Telemedicine project ‘My Heart’ is to become operational in the town of Bad Oyenhausen, in North Rhine-Westphalia, aiming to provide homecare to patients with a left-sided heart failure. All relevant data will be transmitted through a telephone line to the doctors.
In the framework of the project, medical experts from the Heart and Diabetes Center of North Rhine-Westphalia (Herz- und Diabeteszentrum Nordrhein-Westfalen - HDZ NRW, in German) and its partners will provide patients with their help and advice during an 18-month period, on a 24-hour basis.
In the case of a left heart failure, the patient’s quality of life depends primarily on early detection of deterioration and on the close supervision of a well-connected team of doctors. "With this project we are helping our patients - after they have been discharged from the hospital - to learn more about their disease and to live independently and responsibly", said William Hecker, Director of the HDZ NRW. Peter Mager, head of contract of the supplier company in North Rhine-Westphalia, stated: "The telemedicine service allows an early detection of risk factors, improving significantly the quality of life of patients with acute and chronic diseases. The long-term goal is to reduce the number of inpatient admissions."

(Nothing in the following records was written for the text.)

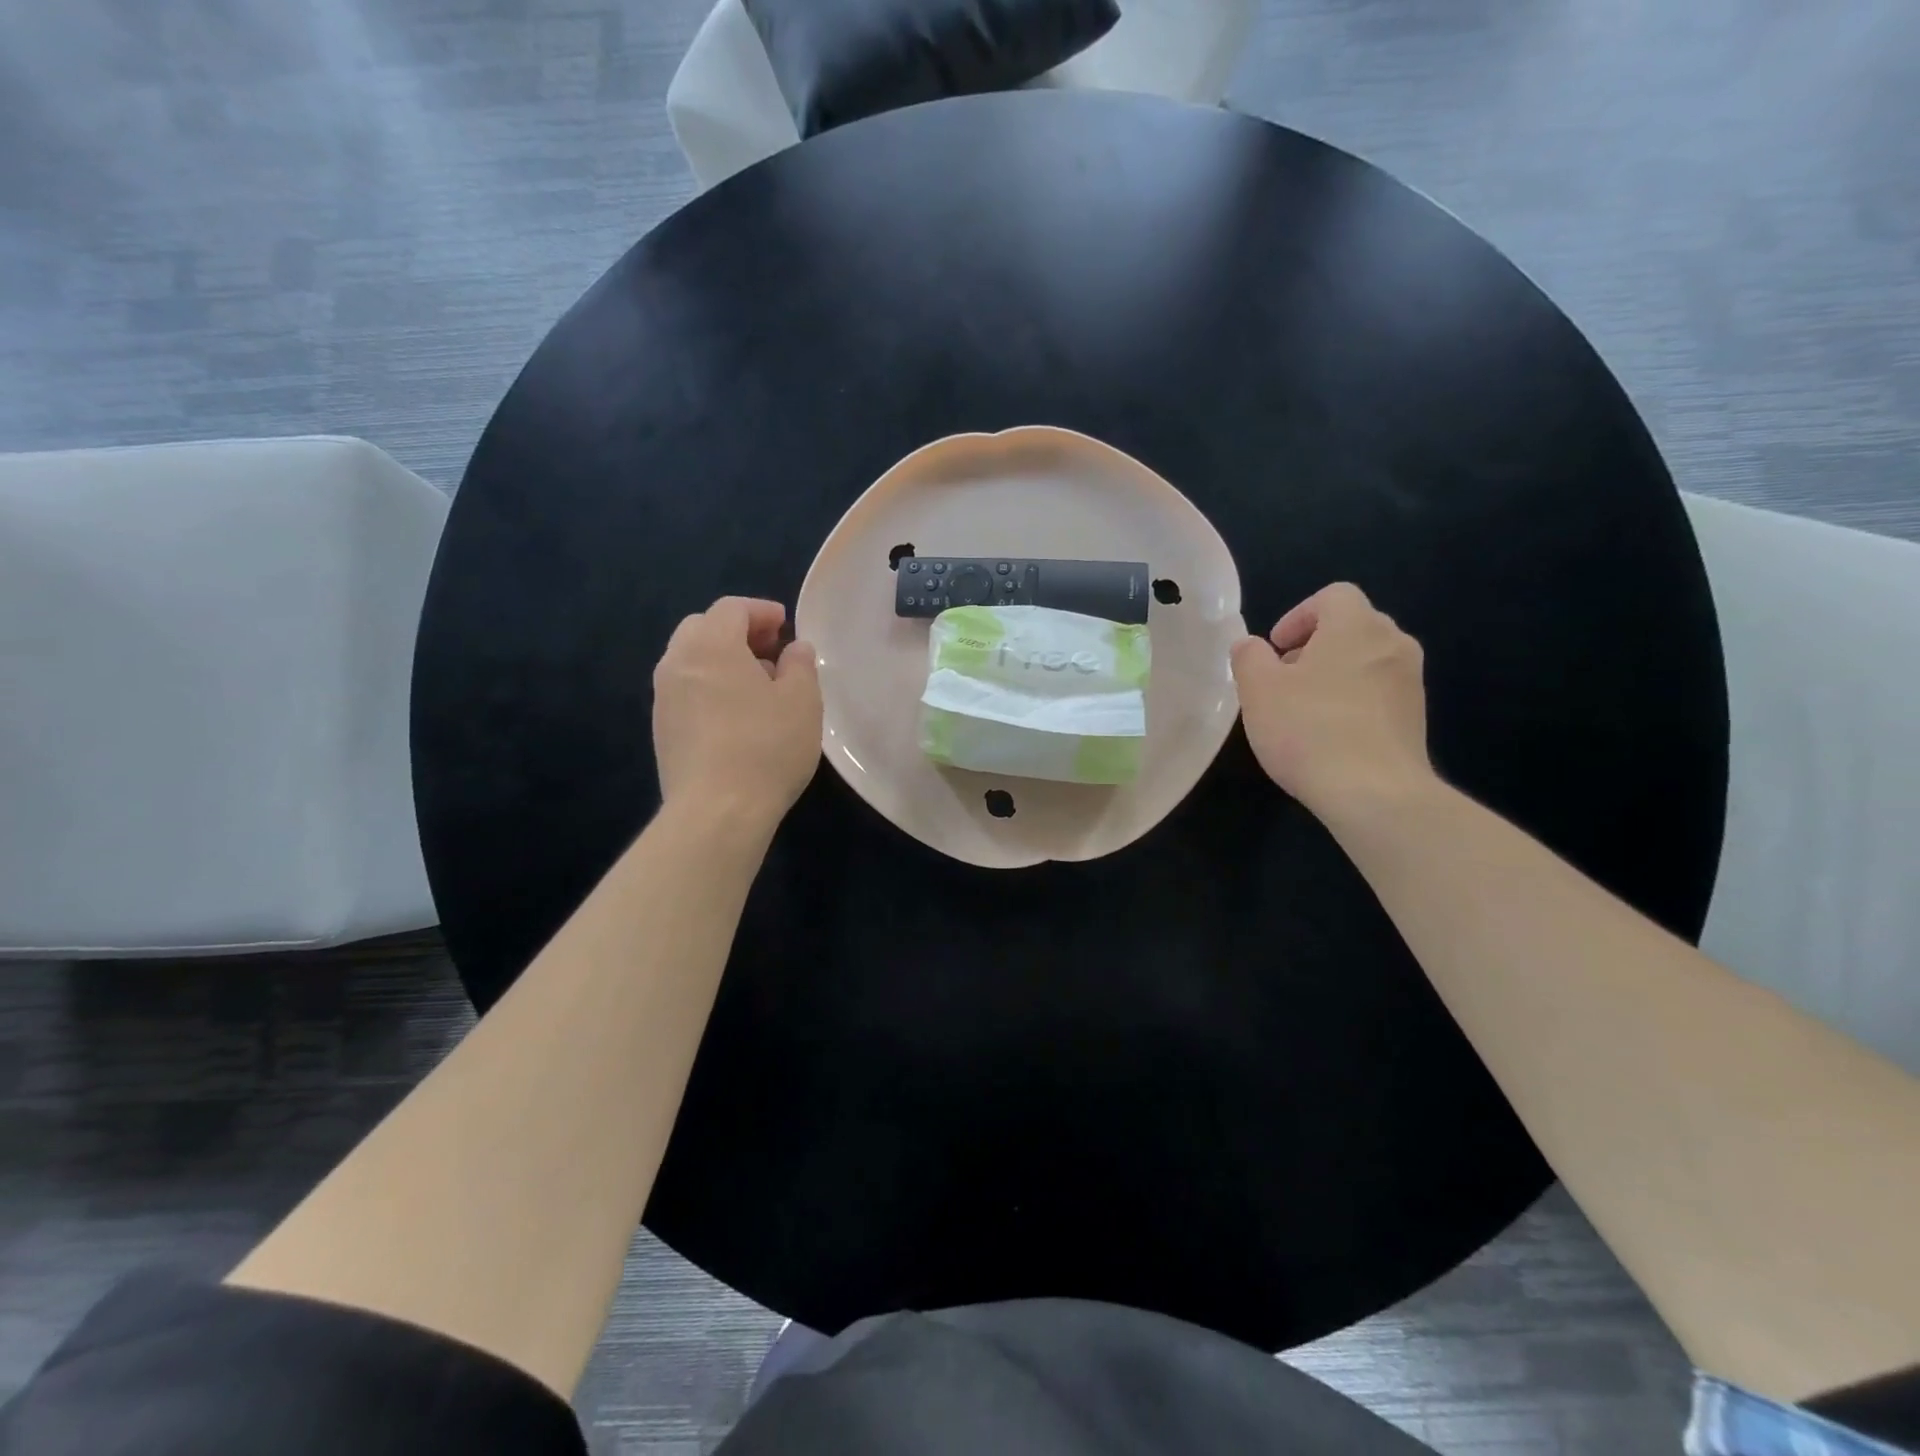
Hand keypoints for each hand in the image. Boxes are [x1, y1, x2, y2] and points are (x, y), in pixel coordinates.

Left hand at [653, 597, 821, 825]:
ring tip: (756, 685)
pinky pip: (685, 690)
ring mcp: (663, 698)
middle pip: (702, 628)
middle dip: (737, 631)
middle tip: (770, 650)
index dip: (760, 611)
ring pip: (690, 660)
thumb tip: (794, 649)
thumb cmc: (766, 747)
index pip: (731, 608)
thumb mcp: (802, 701)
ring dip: (721, 660)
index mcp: (711, 645)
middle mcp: (677, 663)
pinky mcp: (661, 730)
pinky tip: (735, 714)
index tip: (785, 624)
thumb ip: (800, 665)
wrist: (716, 811)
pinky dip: (709, 686)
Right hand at [1230, 582, 1436, 820]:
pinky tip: (1328, 735)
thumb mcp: (1257, 690)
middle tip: (1282, 679)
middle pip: (1352, 627)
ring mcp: (1410, 682)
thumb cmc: (1309, 729)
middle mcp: (1393, 644)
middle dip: (1314, 646)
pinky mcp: (1416, 718)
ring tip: (1302, 710)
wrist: (1374, 793)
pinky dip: (1353, 701)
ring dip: (1333, 675)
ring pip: (1366, 661)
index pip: (1332, 596)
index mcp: (1356, 626)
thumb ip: (1248, 657)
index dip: (1298, 616)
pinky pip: (1378, 693)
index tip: (1275, 649)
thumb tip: (1251, 645)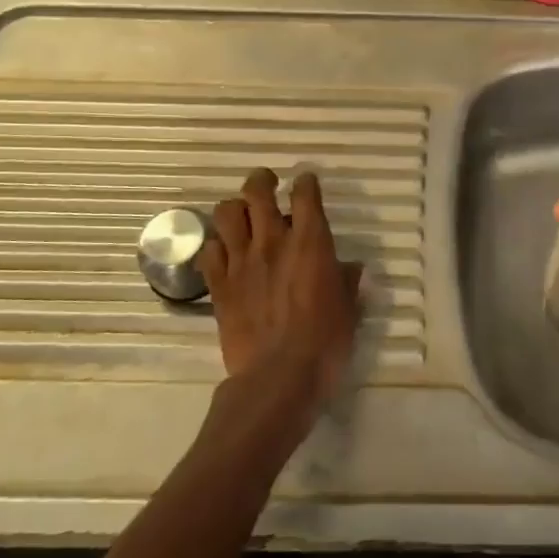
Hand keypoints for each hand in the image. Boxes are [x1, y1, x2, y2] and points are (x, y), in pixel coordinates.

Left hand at [201, 168, 363, 418]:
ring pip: (226, 213)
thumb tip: (350, 269)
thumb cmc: (325, 341)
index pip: (305, 193)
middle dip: (262, 180)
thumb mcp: (349, 309)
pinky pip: (208, 250)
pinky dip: (215, 246)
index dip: (305, 182)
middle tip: (267, 184)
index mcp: (311, 242)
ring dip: (235, 209)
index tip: (306, 182)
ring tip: (242, 218)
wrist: (279, 376)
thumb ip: (348, 282)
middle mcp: (273, 241)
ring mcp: (241, 260)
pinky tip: (224, 255)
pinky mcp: (219, 284)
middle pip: (257, 191)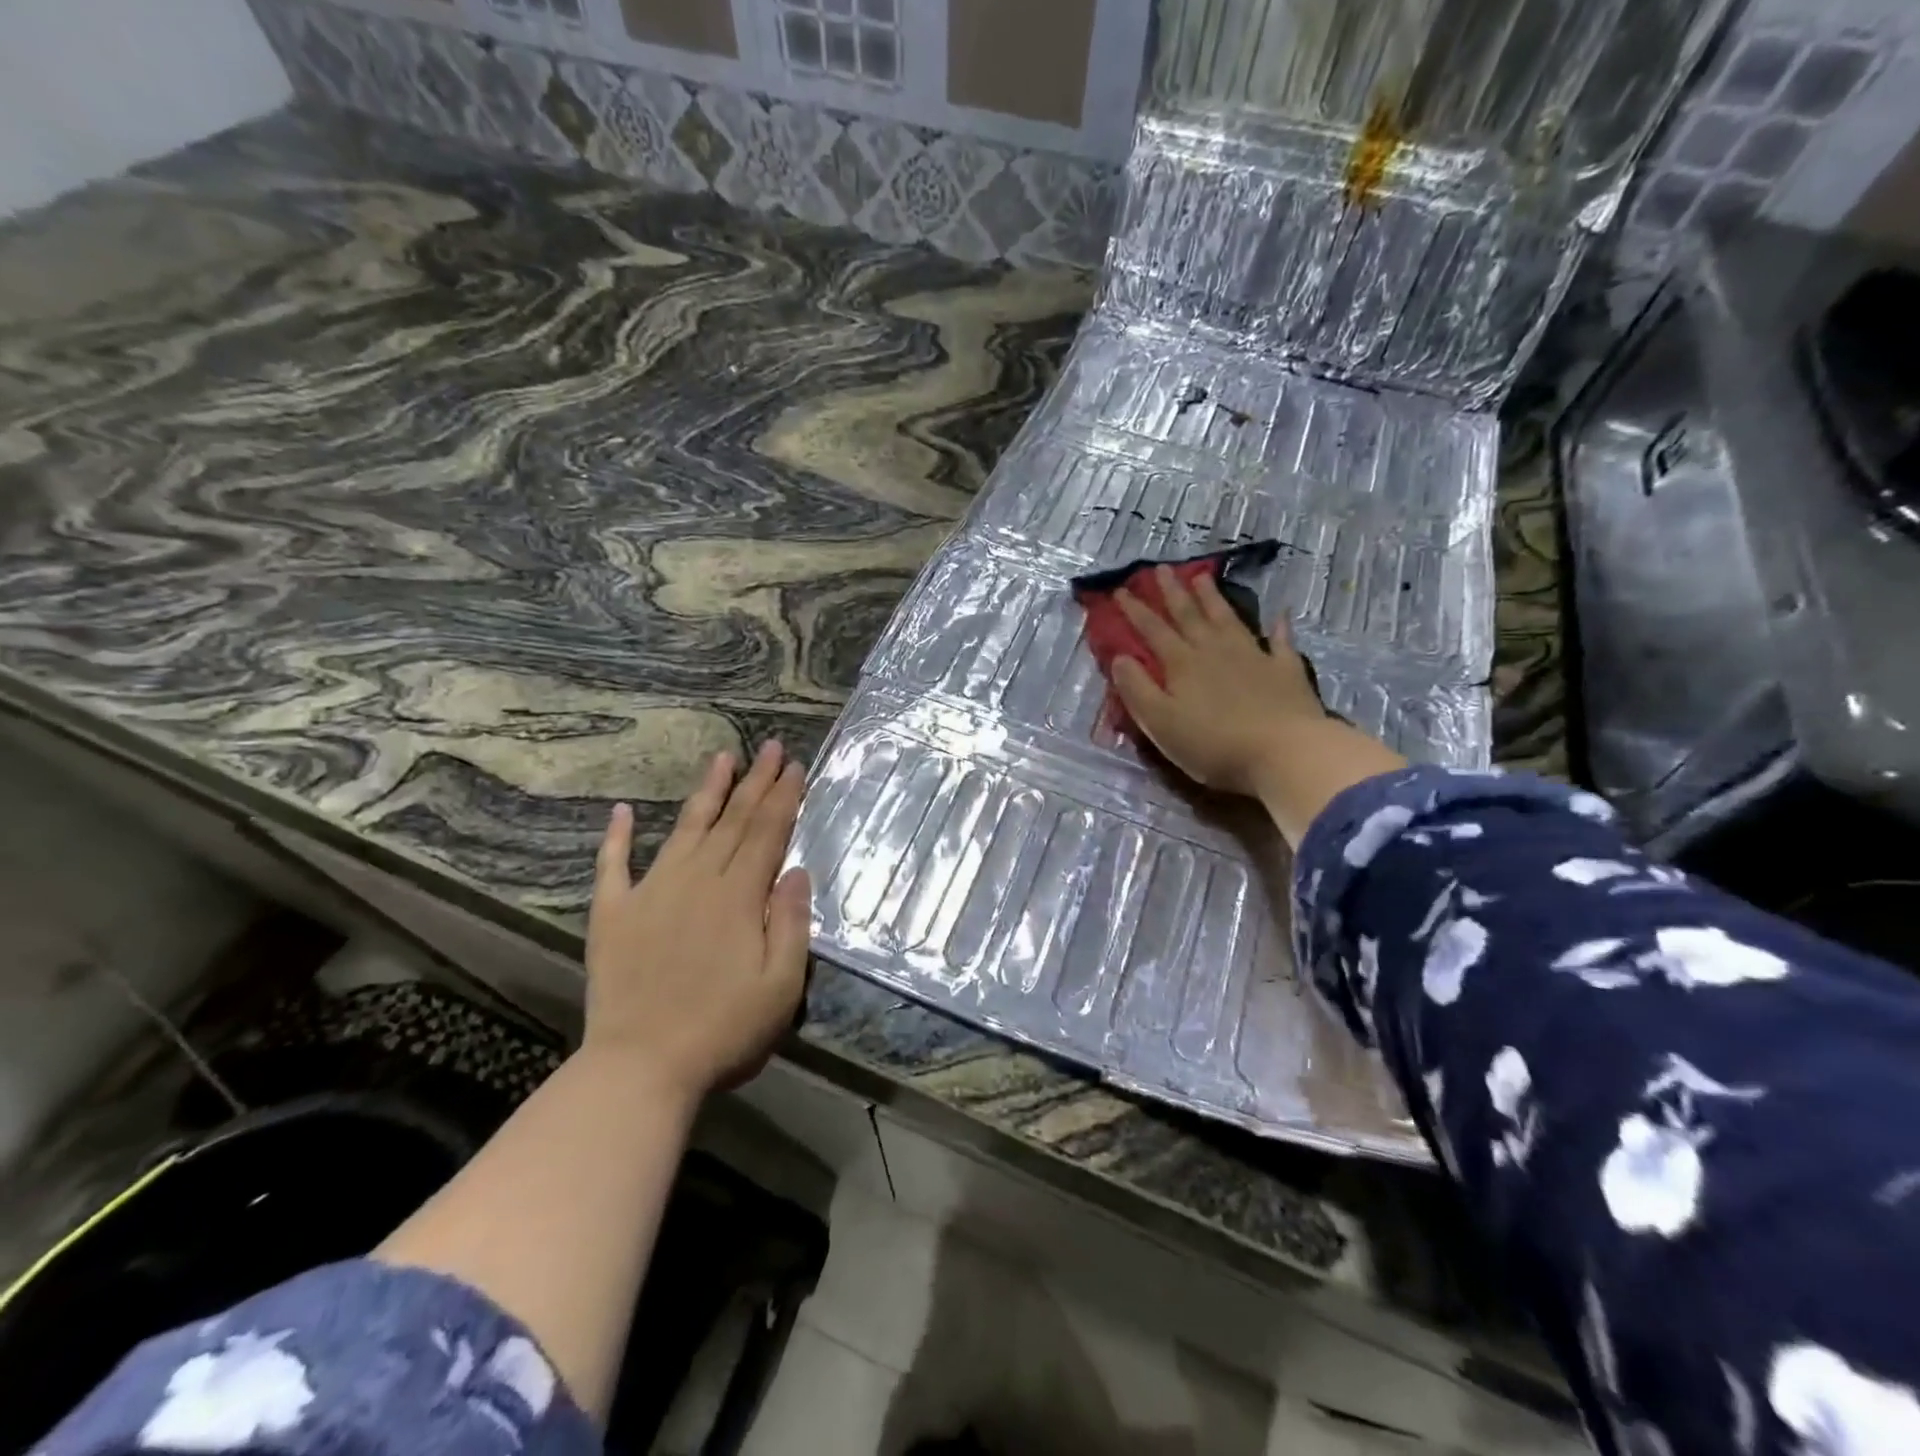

The main purpose of this initiative is to allow patients to check their own health from their homes. HDZ NRW has adjusted the telecare service to patients’ various needs. Patients will receive an electronic scale, which will send data using telemedicine. If necessary, a blood pressure as well as Electrocardiography (Elektrokardiogramm - EKG, in German) devices will also be supplied. The health data of the participants will go through the phone line directly to the tele-cardiology department of the centre. "If we see from the analysis of the data that the heart disease is getting worse, then we can immediately react. At the same time, we increase the quality of life by eliminating unnecessary hospitalisations in the interest of the patient," said Dr. Henry Körtke, Director of the Institute for Applied Telemedicine (Instituts für angewandte Telemedizin - IFAT, in German) in the HDZ NRW.
In order to ensure the safe use of the home-monitoring device, patients will receive intensive training, either by phone or in local outpatient centres. "To ensure the sustainable success of therapy and increase patient compliance, the patient will receive regularly a call from the telemedicine centre", says Mager.
Participation in the project is voluntary and free for the patients that are insured with private health insurance company that also supplies the device. The only requirement for participation is that the insured people have been previously diagnosed with, and hospitalised for, a ‘left-sided heart failure’.
The private health insurance service provider and HDZ NRW have recently signed up a contract. The close monitoring and rapid response will also be supplemented with onsite doctors’ care.
According to the estimates of the Fritz Beske Institute in Kiel, the annual treatment of heart and cardiovascular diseases in Germany will continue to rise: from 115 000 in 2000, to 157 000 in 2020 and to 190 000 in 2050.